Chapter9


 8歳下の彼女ができたら、自分の弱みを見せることが出来るか分からない。
 対等な関係でいたいと思っていても、どこかで年齢差を感じるに違いない。
 共通点を探すことの方が困難になりそうだ。
 8年の人生経験の差は大きい。
 当たり前のように価値観は違うだろうし、体力・肉体的な差は可視化されてしまうだろう。
 一番の違いはやはり精神面の部分だろうか。
 思い返してみても、8年前の自分は物事を一面的に考えることしか出来なかった。
 相手の言葉の一部分だけを切り取ってしまい、その前後の文脈から見えてくる奥行きにまで想像力を働かせることはなかった。

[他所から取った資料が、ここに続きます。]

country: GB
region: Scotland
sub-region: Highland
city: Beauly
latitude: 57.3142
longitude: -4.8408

 では、今が出来ているのか問われれば答えはNOになるのだが、少なくとも考えようとする姿勢は少しずつ芽生えてきている自覚はある。
 逆にいうと、物事を一面的にしか捉えることができない8年前の自分が目の前に現れた時、そのことを理解して接することこそが年長者としての責任になるのだろう。
 人それぞれ性格は違うかもしれないが、そう考えると、やはり年長者はナニカを背負わなければいけないんだと思う。

 藤野ハルは大人だった。
 共通点が少ないならば、共通点を作ってしまえばいいという考えだったに違いない。彼女は8歳下のボクに知らない世界を沢山教えてくれた。

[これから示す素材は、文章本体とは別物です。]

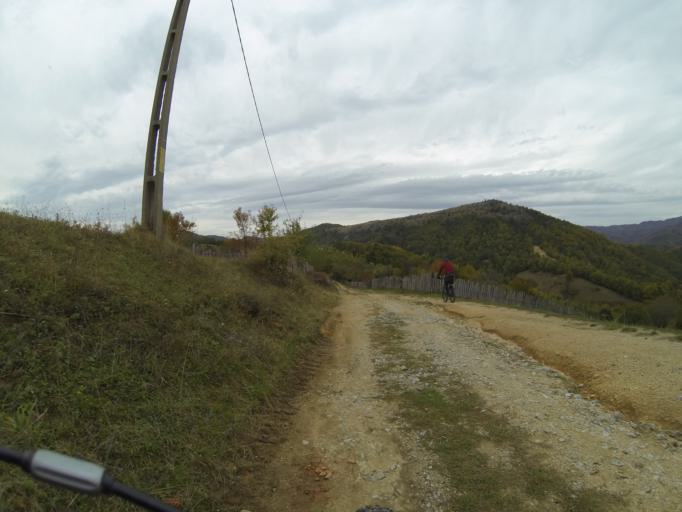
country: RO
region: Gorj
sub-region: Comuna Tismana
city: Sohodol
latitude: 45.0576
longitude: 22.8925
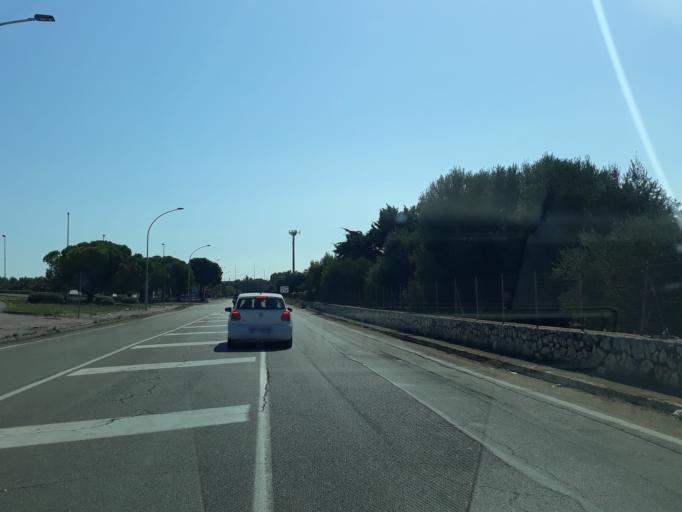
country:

 ボクに旅行経験が少ないと分かると「じゃあ、宝塚行かない?」と、兵庫県宝塚市にある宝塚大劇場へ観劇旅行に連れて行ってくれた。
 「いきなり誘っちゃって申し訳なかったから、チケットは奢らせて!」と笑いながら差し出されたチケットを観ると、交通費に匹敵する驚きの金額が印字されていた。
 ここで彼女は交通費やホテル代など全てを払うことはせず、舞台公演のチケット代だけを負担してくれたことが、ボクと対等に接してくれている気持ちにさせた。
 旅行経験が少ないため、電車に乗るだけでも気分が高揚し、メインとなる舞台公演を観た後は、恍惚とした気分になっていた。
 終演後には生写真を購入するほど舞台に魅せられ、グッズ売り場で「ここでの売り上げも、彼女たちがスターになるための一つの力になるんだよ」と誇らしげに語るハルの横顔には、共通点を作ることができた安堵のような明るみが差していて、とても美しく可憐に見えた。

 彼女は、年長者としてのナニカをしっかり背負っていた。
 それはどれだけ年月が経過しても変わらず、それこそが彼女のアイデンティティになってしまっているようにも思えた。
 ケンカをしても、絶対にボクを論破しようとはせずに、時間をかけて仲直りしようとした。
 
 時間が経つほど、彼女が大人であるほど、ボクは、藤野ハルを超えたいと思うようになってしまった・・・。